We have an API implemented in bare bones Scala Akka HTTP - a couple of routes fronting for a heavy computation (CPU and memory intensive). No clustering - all running on one beefy machine. The computation is proper heavy - can take more than 60s to complete for one isolated request. And we don't care about the speed that much. There's no blocking IO, just lots of CPU processing.
When I started performance testing the thing, an interesting pattern showed: say requests A1, A2, ..., A10 come through. They use resources quite heavily and it turns out that Akka will return HTTP 503 for requests A5-A10 that overran. The problem is that that computation is still running even though there's no one there to pick up the result.
And from there we see a cascading performance collapse: requests A11-A20 arrive to a server still working on requests A5-A10. Clearly these new requests also have a chance of overrunning - even higher given that the server is busier. So some of them will be running by the time Akka triggered a timeout, making the server even busier and slower and then the new batch of requests comes through... so after running the system for a bit you see that nearly all requests after certain point start failing with timeouts. And after you stop the load you see in logs some requests still being worked on.

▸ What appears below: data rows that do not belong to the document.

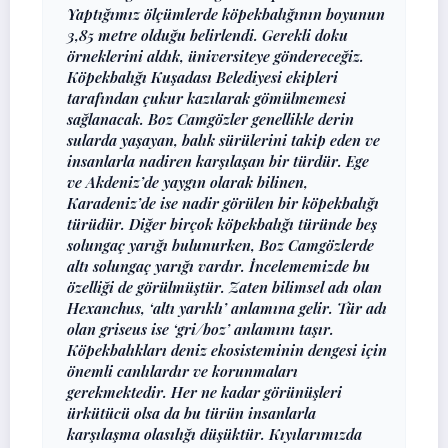
Yaptığımız ölçümlerde köpekbalığının boyunun
3,85 metre olduğu belirlendi. Gerekli doku
örneklerini aldık, üniversiteye göndereceğiz.
Köpekbalığı Kuşadası Belediyesi ekipleri
tarafından çukur kazılarak gömülmemesi
sağlanacak. Boz Camgözler genellikle derin
sularda yaşayan, balık sürülerini takip eden ve
insanlarla nadiren karşılaşan bir türdür. Ege
ve Akdeniz’de yaygın olarak bilinen,
Karadeniz’de ise nadir görülen bir köpekbalığı
türüdür. Diğer birçok köpekbalığı türünde beş
solungaç yarığı bulunurken, Boz Camgözlerde
altı solungaç yarığı vardır. İncelememizde bu
özelliği de görülmüştür. Zaten bilimsel adı olan
Hexanchus, ‘altı yarıklı’ anlamına gelir. Tür adı
olan griseus ise ‘gri/boz’ anlamını taşır.
Köpekbalıkları deniz ekosisteminin dengesi için
önemli canlılardır ve korunmaları
gerekmektedir. Her ne kadar görünüşleri
ürkütücü olsa da bu türün insanlarla
karşılaşma olasılığı düşüktür. Kıyılarımızda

I've tried running the computation in a separate ExecutionContext as well as the system dispatcher, trying to make it fully asynchronous (via Future composition), but the result is still the same. Lingering jobs make server so busy that eventually almost every request fails.
A similar case is described in https://github.com/zcox/spray-blocking-test but the focus is shifted there - /ping
doesn't matter for us as much as more or less stable responsibility on endpoint that handles long running requests.
The question: how do I design my application to be better at interrupting hanging requests? I can tolerate some small percentage of failed requests under heavy load, but grinding the entire system to a halt after several seconds is unacceptable.